Feb 16 2017
In the current issue of Psychotherapy and Psychosomatic Dr. Ralph Horwitz and colleagues outline new methodologies, in addition to the well-known randomized controlled trials, to gather information that may lead to individualized patient care.
The individualized care of patients has always been the focus of physicians in the practice of medicine. The commitment of physicians to the care of sick patients has remained steadfast despite the urgings of health policy experts who often prefer an emphasis on population medicine or of health system leaders who emphasize system-level efficiency and economic performance.
The ideal information base for a clinician choosing treatment for a particular patient is an archive of clinical histories closely matched to the patient in question, where some individuals have received the contemplated treatment and others have not.
Most of the data currently available about the results of using alternative treatments derive from RCTs. Unfortunately, the populations enrolled in such trials are far more heterogeneous than are required for a set of close matches to the patient being seen by the physician. Although these average treatment effects from heterogeneous RCTs may be acceptable for regulators licensing drugs, they are rarely sufficient for the clinician focusing on a single patient. Likewise, psychosocial features of patients at the individual level also directly affect clinical outcomes.
Dr. Horwitz and colleagues argue that rather than relying solely on the average results of groups of patients drawn exclusively from randomized trials, we can use information from biology, behavior, and psychosocial influences to describe distinct profiles of individual patients. Patient profiles would then be formed by integrating information across all of these domains, biology, behavior, and psychosocial.
To accomplish this objective requires improved taxonomic systems and improved measurement tools. Clinical medicine is fast developing new ways to profile patients.
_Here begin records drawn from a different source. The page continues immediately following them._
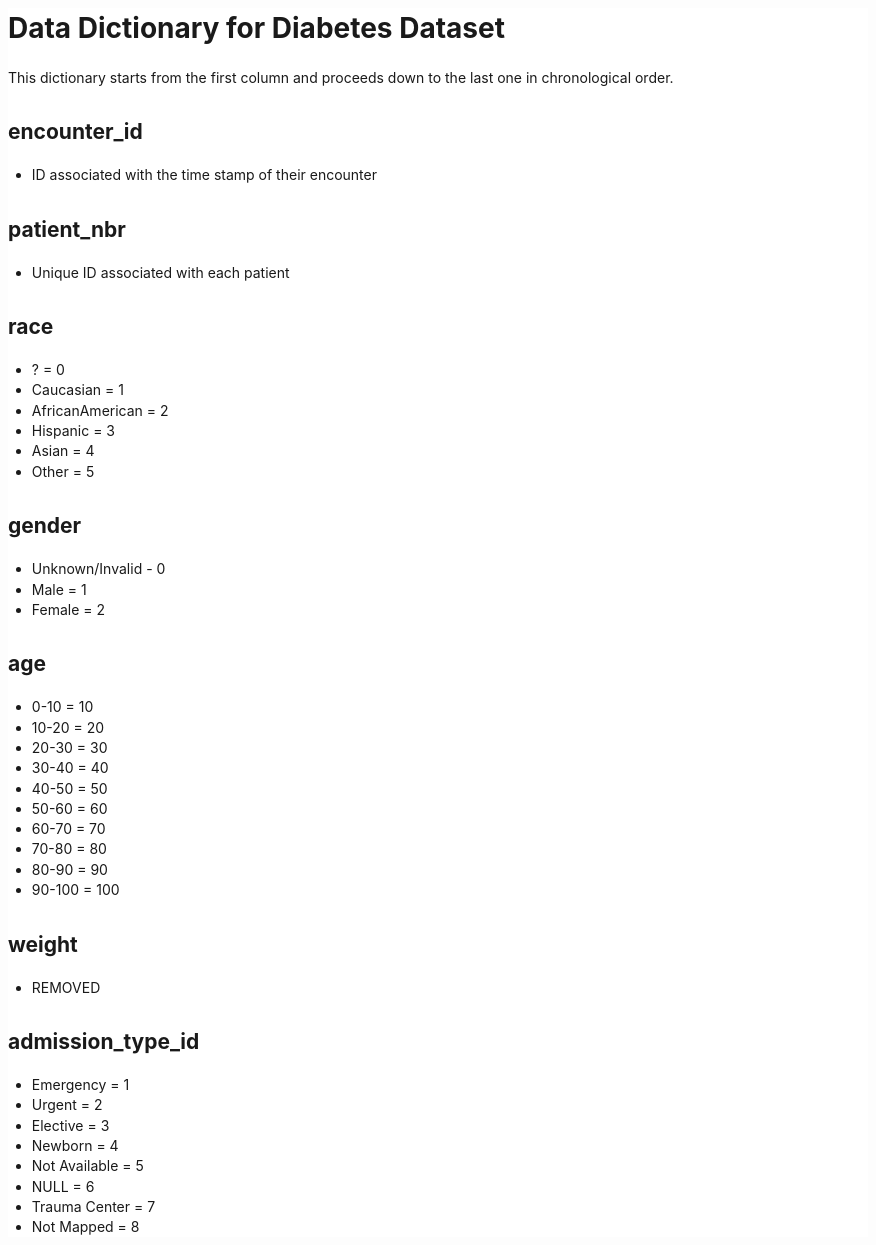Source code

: # Data Dictionary for Diabetes Dataset
This dictionary starts from the first column and proceeds down to the last one in chronological order.

## encounter_id
- ID associated with the time stamp of their encounter

## patient_nbr
- Unique ID associated with each patient 

## race
- ? = 0
- Caucasian = 1
- AfricanAmerican = 2
- Hispanic = 3
- Asian = 4
- Other = 5


## gender
- Unknown/Invalid - 0
- Male = 1
- Female = 2

## age
- 0-10 = 10
- 10-20 = 20
- 20-30 = 30
- 30-40 = 40
- 40-50 = 50
- 50-60 = 60
- 60-70 = 70
- 70-80 = 80
- 80-90 = 90
- 90-100 = 100

## weight
- REMOVED

## admission_type_id
- Emergency = 1
- Urgent = 2
- Elective = 3
- Newborn = 4
- Not Available = 5
- NULL = 6
- Trauma Center = 7
- Not Mapped = 8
Current devices are capable of "digitizing" a person with wearable sensors that quantify physiological metrics such as vital signs, provide high-definition images of a persons' anatomy, and characterize the microbiome. What remains missing, however, is a comprehensive approach that seeks to understand how the interactions among genetics, mind, body, behavior, and the environment affect both the risk for disease and the response to treatment.
The new era of individualized patient care will require new ways of thinking, new types of data that describe clinical, social, and behavioral features of individuals, and new methods of analysis. What will no longer suffice is the sole reliance on the average results from randomized controlled trials to guide treatment decisions.
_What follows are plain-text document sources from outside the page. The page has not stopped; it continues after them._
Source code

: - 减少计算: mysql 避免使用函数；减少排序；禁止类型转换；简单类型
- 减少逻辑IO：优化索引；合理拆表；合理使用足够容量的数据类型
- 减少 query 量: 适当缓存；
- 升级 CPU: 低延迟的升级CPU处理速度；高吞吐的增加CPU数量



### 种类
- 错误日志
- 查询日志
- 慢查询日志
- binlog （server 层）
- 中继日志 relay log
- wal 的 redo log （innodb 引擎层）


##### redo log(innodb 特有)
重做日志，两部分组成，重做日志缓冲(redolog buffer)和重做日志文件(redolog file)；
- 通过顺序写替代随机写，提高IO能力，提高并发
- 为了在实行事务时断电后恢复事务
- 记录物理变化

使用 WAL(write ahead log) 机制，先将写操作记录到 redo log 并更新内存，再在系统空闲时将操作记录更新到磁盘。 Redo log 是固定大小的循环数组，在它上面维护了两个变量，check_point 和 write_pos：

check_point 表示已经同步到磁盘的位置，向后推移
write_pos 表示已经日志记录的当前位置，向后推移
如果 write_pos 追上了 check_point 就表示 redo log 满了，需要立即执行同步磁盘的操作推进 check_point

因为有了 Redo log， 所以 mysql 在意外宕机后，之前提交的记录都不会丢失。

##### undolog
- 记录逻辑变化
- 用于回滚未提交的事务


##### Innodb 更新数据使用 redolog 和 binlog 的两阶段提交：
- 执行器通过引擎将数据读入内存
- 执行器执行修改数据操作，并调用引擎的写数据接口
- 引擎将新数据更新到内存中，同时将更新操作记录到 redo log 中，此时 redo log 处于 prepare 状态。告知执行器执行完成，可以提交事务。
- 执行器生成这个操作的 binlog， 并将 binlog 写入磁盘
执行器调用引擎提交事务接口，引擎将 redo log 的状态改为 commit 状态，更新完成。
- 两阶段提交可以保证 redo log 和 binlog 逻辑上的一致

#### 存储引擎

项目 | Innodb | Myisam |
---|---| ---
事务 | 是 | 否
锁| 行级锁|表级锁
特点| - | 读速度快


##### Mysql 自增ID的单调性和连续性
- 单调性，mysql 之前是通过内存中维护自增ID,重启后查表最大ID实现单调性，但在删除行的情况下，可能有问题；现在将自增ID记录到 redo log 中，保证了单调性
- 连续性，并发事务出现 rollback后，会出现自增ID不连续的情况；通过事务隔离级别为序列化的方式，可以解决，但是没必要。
The first step in new ways of thinking is to acknowledge that the primary focus of the research and evidence generation must be at the individual level, rather than the group or population. Individual level data will emphasize detailed and repeated measures over time of each subject across multiple domains including deep biology, clinical physiology, social and behavioral features, and the associated environment. It will then be necessary to create individual-based "profiles" that integrate the data across these domains and to assemble large archives of these profiles to enable the identification of approximate matches for each subject. Next, it is essential that we expand the customary data beyond the usual information collected in RCTs to include genomic and other "-omics" data, the microbiome, and the newly available data made possible through new digital technologies. These capabilities already exist. What does not yet exist are analytical methods that create patient profiles with a full integration of multiple domains and with repeated measures over time.
The strategy of analysis will not proceed from large populations to smaller subgroups. Instead, it starts with the individual patient, and uses his/her characteristics to define populations relevant to guide patient management - i.e. the approximate matches to the individual patient. Personalized medicine, so constituted, will require a new kind of evidence base containing the multidimensional patient histories associated with a large number of common chronic disorders.